• **Exercise aim**
Scan the records below, and wherever a line has the word "bottle", pull it out.
--*--
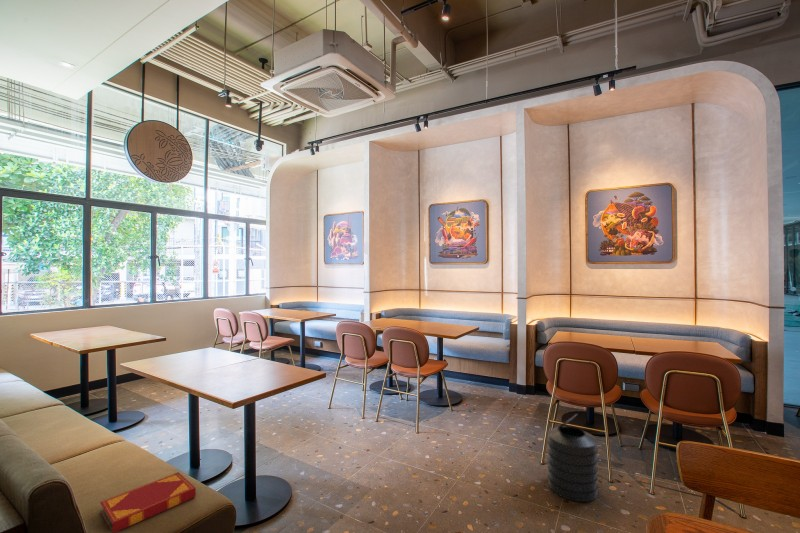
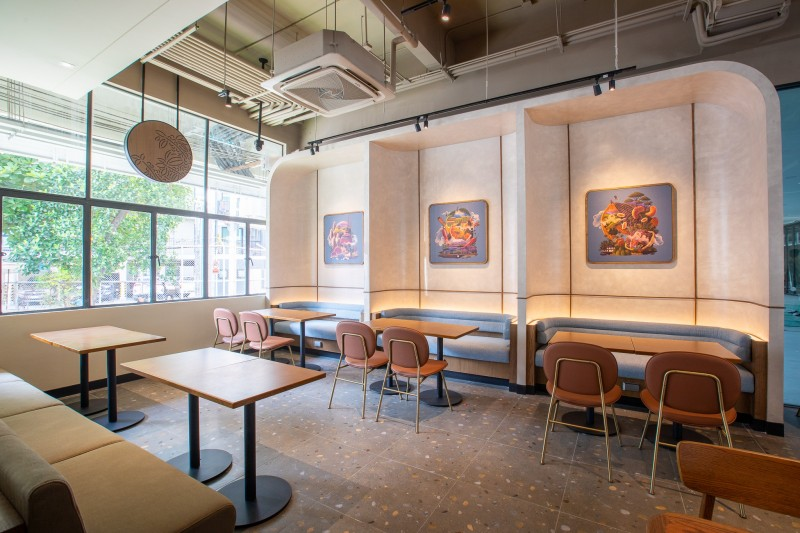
- trash can [547,413,599,503]
- hardback book [99,471,197,533]
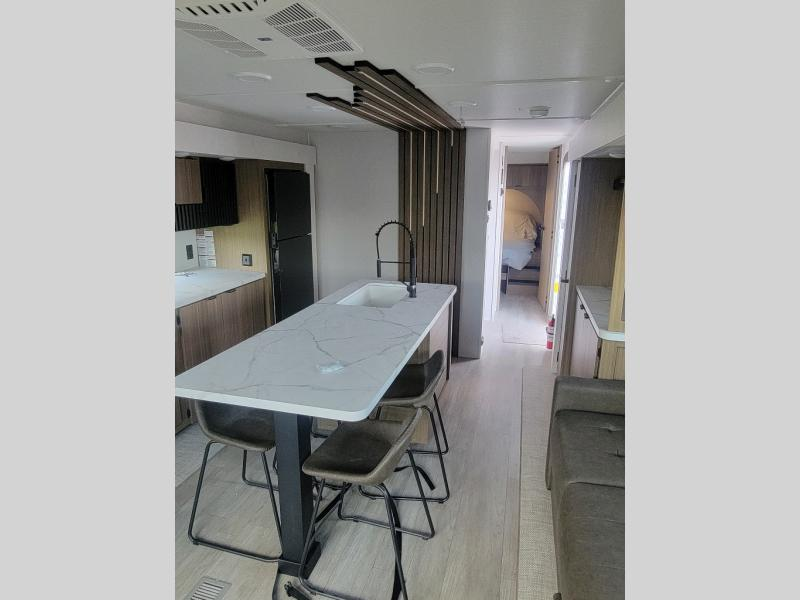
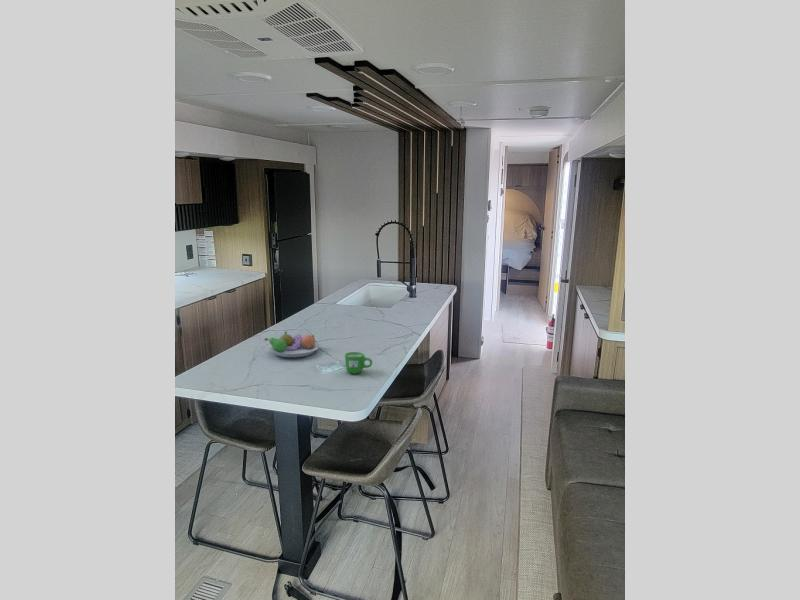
+ mug [344,351,373,375]
+ fruit bowl [264,330,319,358]
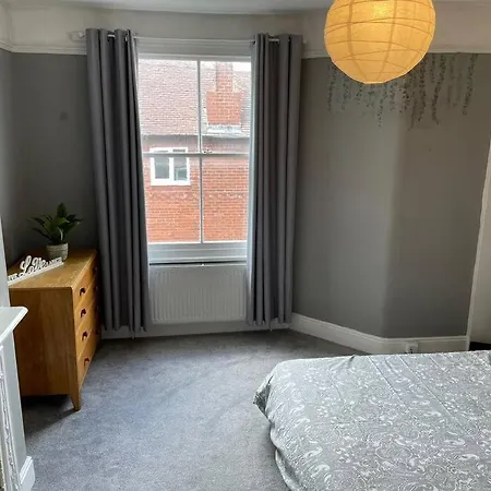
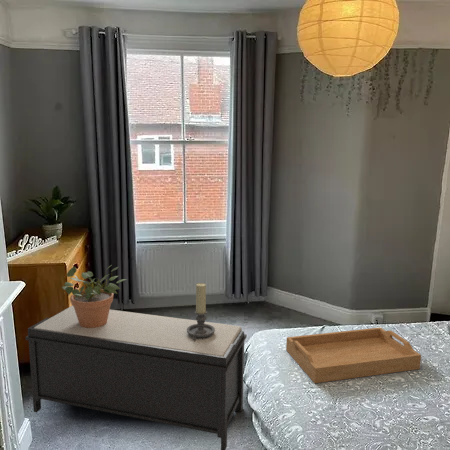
+ bench [24,305,248,450]
+ potted plant [61,265,128,328]
+ serving tray [285,327,422,384]
+ candle holder [187,282,215,340]
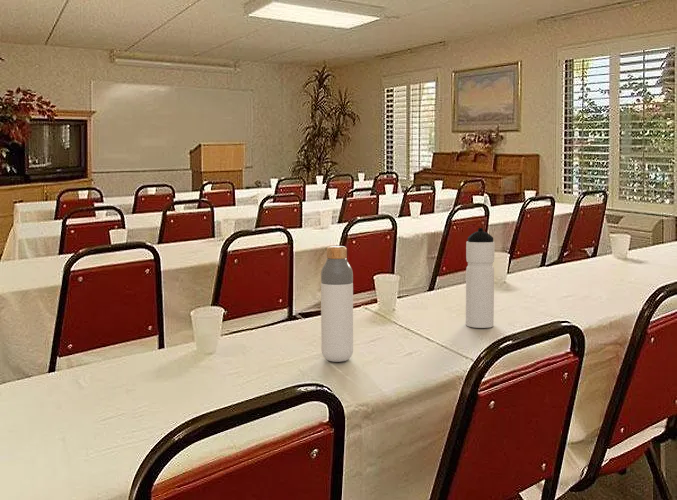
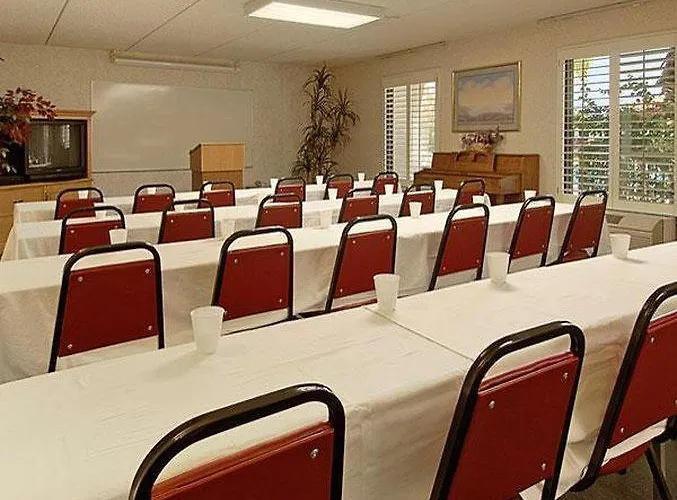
- bottle [320,245,354,363]
- water bottle [465,227,496,329]
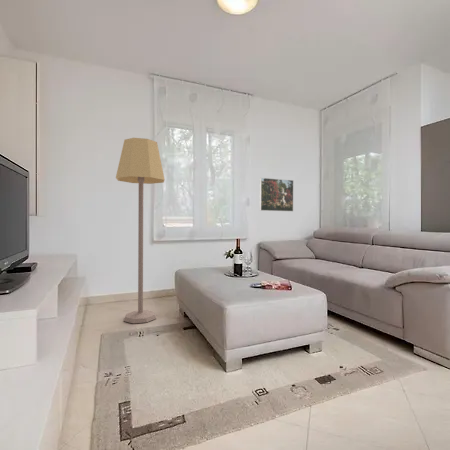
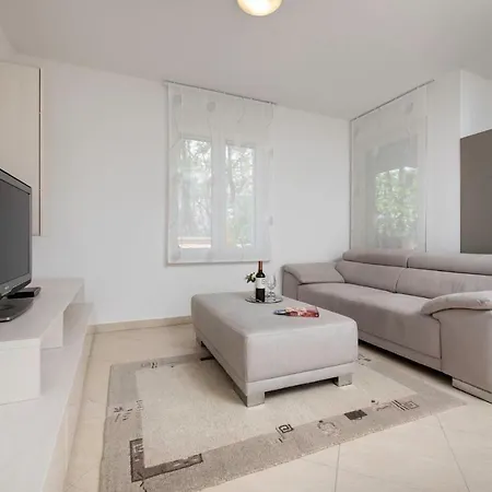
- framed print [259,177,294,212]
- lamp [115,137,166,324]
--*--
• **Answer below**
- bottle [320,245,354,363]
- water bottle [465,227,496,329]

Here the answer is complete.